- Provided records
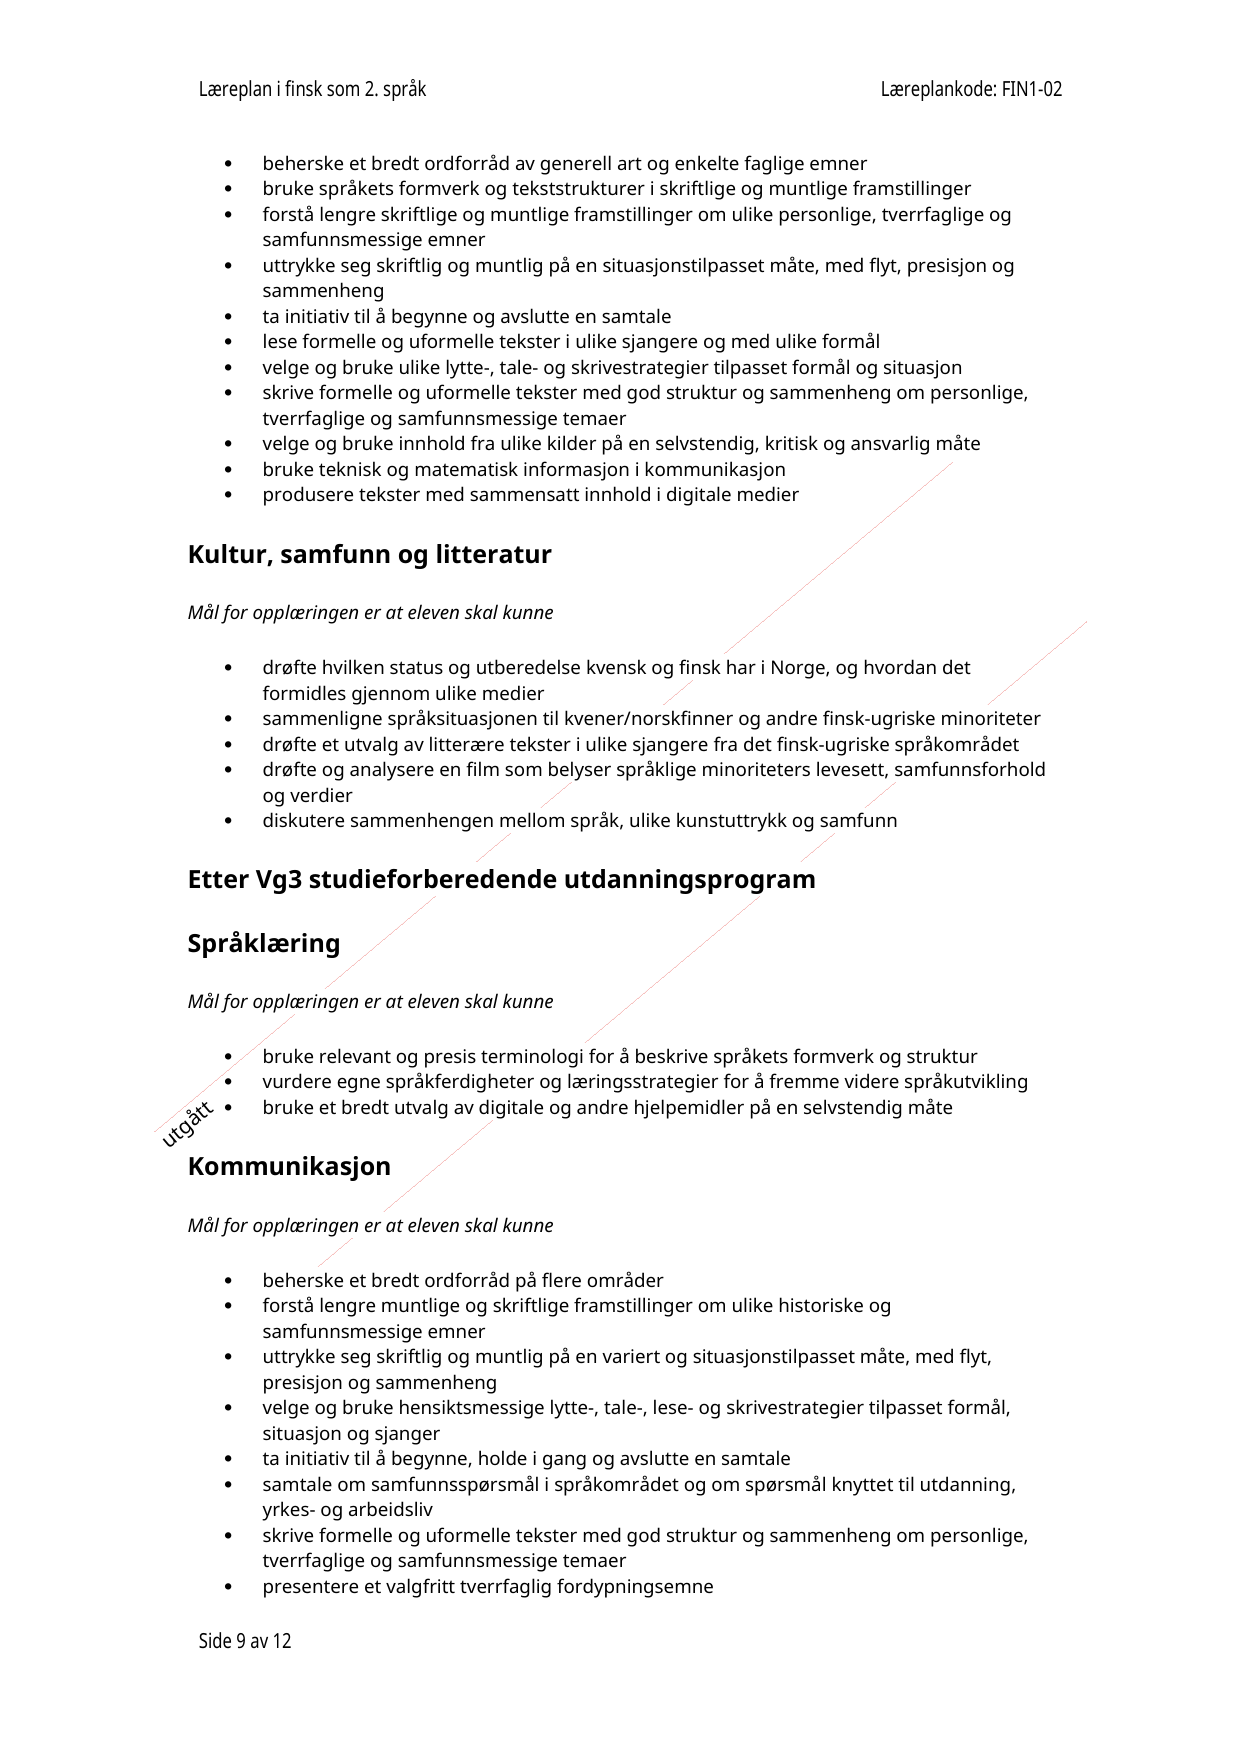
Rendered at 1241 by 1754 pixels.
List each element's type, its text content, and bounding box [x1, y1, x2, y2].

list lese formelle og uformelle tekster i ulike sjangere og med ulike formål [886, 329, 1053, 354]
list velge og bruke hensiktsmessige lytte-, tale-, lese- og skrivestrategier tilpasset formål, situasjon og sjanger [225, 1394, 1053, 1446]
list drøfte hvilken status og utberedelse kvensk og finsk har i Norge, og hvordan det formidles gjennom ulike medier [665, 654, 1046, 705]
list drøfte og analysere en film som belyser språklige minoriteters levesett, samfunnsforhold og verdier [543, 782, 894, 807]
list presentere et valgfritt tverrfaglig fordypningsemne [719, 1573, 1053, 1599]
list beherske et bredt ordforråd av generell art og enkelte faglige emner [868, 150, 1053, 176]
subtitle Kultur, samfunn og litteratur [552, 536, 863, 571]
list uttrykke seg skriftlig og muntlig på en variert og situasjonstilpasset måte, med flyt, presisjon og sammenheng [225, 1343, 1053, 1394]
list ta initiativ til å begynne, holde i gang og avslutte en samtale [796, 1446, 1053, 1471]
list beherske et bredt ordforråd på flere områder [225, 1267, 263, 1292]
list skrive formelle og uformelle tekster med god struktur og sammenheng om personlige, tverrfaglige og samfunnsmessige temaer [627, 380, 1053, 431]
subtitle Etter Vg3 studieforberedende utdanningsprogram [817, 862, 1053, 896]
list samtale om samfunnsspørsmål i språkområdet og om spørsmål knyttet til utdanning, yrkes- og arbeidsliv [433, 1471, 1053, 1522]
text Mål for opplæringen er at eleven skal kunne [561, 989, 647, 1014]
subtitle Språklæring [686, 925, 1053, 959]
list diskutere sammenhengen mellom språk, ulike kunstuttrykk og samfunn [225, 807, 540, 833]
list ta initiativ til å begynne og avslutte en samtale [225, 303, 263, 329]
list bruke språkets formverk og tekststrukturer i skriftlige og muntlige framstillinger [972, 176, 1053, 201]
list uttrykke seg skriftlig og muntlig på en situasjonstilpasset måte, med flyt, presisjon og sammenheng [384, 252, 1053, 303]
text Mål for opplæringen er at eleven skal kunne [561, 1212, 1053, 1238]
list drøfte og analysere en film som belyser språklige minoriteters levesett, samfunnsforhold og verdier [353, 782, 570, 807]
text Mål for opplæringen er at eleven skal kunne [760, 600, 1053, 625]
subtitle Språklæring [341, 925, 399, 959]
list ta initiativ til å begynne og avslutte en samtale [672, 303, 1053, 329]
list velge og bruke ulike lytte-, tale- og skrivestrategier tilpasset formål og situasjon [963, 354, 1053, 380]
subtitle Kommunikasjon [392, 1149, 456, 1183]
list bruke teknisk og matematisk informasjon i kommunikasjon [786, 456, 1053, 482]
list diskutere sammenhengen mellom språk, ulike kunstuttrykk og samfunn [866, 807, 1053, 833]
text Mål for opplæringen er at eleven skal kunne [621, 989, 1053, 1014]
list velge og bruke innhold fra ulike kilder på en selvstendig, kritisk og ansvarlig måte [981, 431, 1053, 456]
text Mål for opplæringen er at eleven skal kunne [561, 600, 786, 625]
list beherske et bredt ordforråd på flere områder [664, 1267, 1053, 1292]
list forstå lengre skriftlige og muntlige framstillinger om ulike personlige, tverrfaglige og samfunnsmessige emner [491, 201, 1053, 252]
list produsere tekster med sammensatt innhold i digitale medier [799, 482, 927, 507]
list forstå lengre muntlige og skriftlige framstillinger om ulike historiske og samfunnsmessige emner [225, 1292, 1053, 1343]
list drøfte hvilken status og utberedelse kvensk og finsk har i Norge, og hvordan det formidles gjennom ulike medier [989, 654, 1053, 705]
list drøfte og analysere en film som belyser språklige minoriteters levesett, samfunnsforhold og verdier [867, 756, 1053, 807]
list skrive formelle og uformelle tekster med god struktur og sammenheng om personlige, tverrfaglige og samfunnsmessige temaer [627, 1522, 1053, 1573]
subtitle Språklæring [362, 925, 723, 959]
list produsere tekster med sammensatt innhold i digitale medier [901, 482, 1053, 507]
subtitle Kultur, samfunn og litteratur [824, 536, 1053, 571]
list bruke et bredt utvalg av digitale og andre hjelpemidler på en selvstendig måte [953, 1094, 1053, 1120]
subtitle Kommunikasjon [419, 1149, 1053, 1183]
list drøfte hvilken status og utberedelse kvensk og finsk har i Norge, og hvordan det formidles gjennom ulike medier [544, 680, 691, 705]
list bruke relevant og presis terminologi for å beskrive språkets formverk og struktur [978, 1043, 1053, 1069]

- What you will do
Print the data above again line for line, with nothing changed, and leave out the picture.

- Output of the exercise
Rendered at 1241 by 1754 pixels.
List each element's type, its text content, and bounding box [x1, y1, x2, y2].

list lese formelle og uformelle tekster i ulike sjangere og med ulike formål [886, 329, 1053, 354]
list velge og bruke hensiktsmessige lytte-, tale-, lese- og skrivestrategier tilpasset formål, situasjon og sjanger [225, 1394, 1053, 1446]
list drøfte hvilken status og utberedelse kvensk og finsk har i Norge, og hvordan det formidles gjennom ulike medier [665, 654, 1046, 705]
list drøfte og analysere en film som belyser språklige minoriteters levesett, samfunnsforhold og verdier [543, 782, 894, 807]
list presentere et valgfritt tverrfaglig fordypningsemne [719, 1573, 1053, 1599]
list beherske et bredt ordforråd av generell art og enkelte faglige emner [868, 150, 1053, 176]
subtitle Kultur, samfunn og litteratur [552, 536, 863, 571]
list uttrykke seg skriftlig og muntlig på en variert og situasjonstilpasset måte, med flyt, presisjon og sammenheng [225, 1343, 1053, 1394]
list ta initiativ til å begynne, holde i gang og avslutte en samtale [796, 1446, 1053, 1471]
list beherske et bredt ordforråd på flere områder [225, 1267, 263, 1292]
list skrive formelle og uformelle tekster med god struktur og sammenheng om personlige, tverrfaglige og samfunnsmessige temaer [627, 380, 1053, 431]
subtitle Etter Vg3 studieforberedende utdanningsprogram [817, 862, 1053, 896]
list samtale om samfunnsspørsmål i språkområdet og om spørsmål knyttet til utdanning, yrkes- og arbeidsliv [433, 1471, 1053, 1522]
text Mål for opplæringen er at eleven skal kunne [561, 989, 647, 1014]
subtitle Språklæring [686, 925, 1053, 959]
list diskutere sammenhengen mellom språk, ulike kunstuttrykk og samfunn [225, 807, 540, 833]
list ta initiativ til å begynne og avslutte en samtale [225, 303, 263, 329]
list bruke språkets formverk og tekststrukturer i skriftlige og muntlige framstillinger [972, 176, 1053, 201]
list uttrykke seg skriftlig og muntlig på en situasjonstilpasset måte, med flyt, presisjon og sammenheng [384, 252, 1053, 303]
text Mål for opplæringen er at eleven skal kunne [561, 1212, 1053, 1238]
list drøfte og analysere en film som belyser språklige minoriteters levesett, samfunnsforhold og verdier [353, 782, 570, 807]
text Mål for opplæringen er at eleven skal kunne [760, 600, 1053, 625]
subtitle Språklæring [341, 925, 399, 959]
list ta initiativ til å begynne og avslutte en samtale [672, 303, 1053, 329]
list velge og bruke ulike lytte-, tale- og skrivestrategier tilpasset formål og situasjon [963, 354, 1053, 380]
subtitle Kommunikasjon [392, 1149, 456, 1183]
list bruke teknisk og matematisk informasjon i kommunikasjon [786, 456, 1053, 482]
list diskutere sammenhengen mellom språk, ulike kunstuttrykk og samfunn [866, 807, 1053, 833]
text Mål for opplæringen er at eleven skal kunne [621, 989, 1053, 1014]
list velge og bruke innhold fra ulike kilder på en selvstendig, kritisk og ansvarlig måte [981, 431, 1053, 456]
text Mål for opplæringen er at eleven skal kunne [561, 600, 786, 625]
list beherske et bredt ordforråd på flere områder [664, 1267, 1053, 1292]
list forstå lengre skriftlige og muntlige framstillinger om ulike personlige, tverrfaglige og samfunnsmessige emner [491, 201, 1053, 252]
list produsere tekster med sammensatt innhold i digitale medier [799, 482, 927, 507]
list forstå lengre muntlige og skriftlige framstillinger om ulike historiske og samfunnsmessige emner [225, 1292, 1053, 1343]
list drøfte hvilken status og utberedelse kvensk og finsk har i Norge, og hvordan det formidles gjennom ulike medier [989, 654, 1053, 705]
list drøfte og analysere en film som belyser språklige minoriteters levesett, samfunnsforhold og verdier [867, 756, 1053, 807]
list skrive formelle og uformelle tekster med god struktur og sammenheng om personlige, tverrfaglige og samfunnsmessige temaer [627, 1522, 1053, 1573]
subtitle Språklæring [362, 925, 723, 959]
list produsere tekster med sammensatt innhold i digitale medier [901, 482, 1053, 507]
subtitle Kultur, samfunn og litteratur [824, 536, 1053, 571]
list bruke et bredt utvalg av digitale og andre hjelpemidler på en selvstendig måte [953, 1094, 1053, 1120]
subtitle Kommunikasjon [419, 1149, 1053, 1183]
list drøfte hvilken status og utberedelse kvensk og finsk har i Norge, og hvordan det formidles gjennom ulike medier [544, 680, 691, 705]
list bruke relevant og presis terminologi for å beskrive språkets formverk og struktur [978, 1043, 1053, 1069]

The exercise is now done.